Exercise data START

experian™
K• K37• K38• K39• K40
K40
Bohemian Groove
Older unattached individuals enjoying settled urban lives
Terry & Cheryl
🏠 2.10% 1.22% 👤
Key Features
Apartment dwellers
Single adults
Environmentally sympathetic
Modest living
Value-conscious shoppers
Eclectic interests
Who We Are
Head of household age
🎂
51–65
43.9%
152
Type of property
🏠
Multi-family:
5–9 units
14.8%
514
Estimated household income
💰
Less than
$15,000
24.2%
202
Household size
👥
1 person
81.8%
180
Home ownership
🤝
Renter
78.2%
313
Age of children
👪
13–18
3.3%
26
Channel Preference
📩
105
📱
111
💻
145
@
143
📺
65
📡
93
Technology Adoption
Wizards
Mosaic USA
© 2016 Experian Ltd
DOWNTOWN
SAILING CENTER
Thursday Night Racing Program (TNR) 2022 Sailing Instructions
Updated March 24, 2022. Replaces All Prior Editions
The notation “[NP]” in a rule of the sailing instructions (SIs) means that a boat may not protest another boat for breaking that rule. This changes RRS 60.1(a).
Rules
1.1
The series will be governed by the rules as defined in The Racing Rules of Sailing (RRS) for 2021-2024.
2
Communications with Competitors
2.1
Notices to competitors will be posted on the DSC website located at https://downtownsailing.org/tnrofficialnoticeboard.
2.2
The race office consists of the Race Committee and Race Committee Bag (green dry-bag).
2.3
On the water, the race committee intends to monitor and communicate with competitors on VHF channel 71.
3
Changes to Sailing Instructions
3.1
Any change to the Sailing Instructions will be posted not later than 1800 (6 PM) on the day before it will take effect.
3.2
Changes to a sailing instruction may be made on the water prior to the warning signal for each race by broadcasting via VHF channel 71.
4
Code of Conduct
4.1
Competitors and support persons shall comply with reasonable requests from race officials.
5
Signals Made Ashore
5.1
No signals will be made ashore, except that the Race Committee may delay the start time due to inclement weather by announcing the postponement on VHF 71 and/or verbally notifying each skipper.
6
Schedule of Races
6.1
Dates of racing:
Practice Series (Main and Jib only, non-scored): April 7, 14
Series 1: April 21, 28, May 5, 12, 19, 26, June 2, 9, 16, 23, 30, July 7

Exercise data END

## Work required
Where does "each" appear in the records above? Copy every line that has it.

## Answer section
Changes to a sailing instruction may be made on the water prior to the warning signal for each race by broadcasting via VHF channel 71.
No signals will be made ashore, except that the Race Committee may delay the start time due to inclement weather by announcing the postponement on VHF 71 and/or verbally notifying each skipper.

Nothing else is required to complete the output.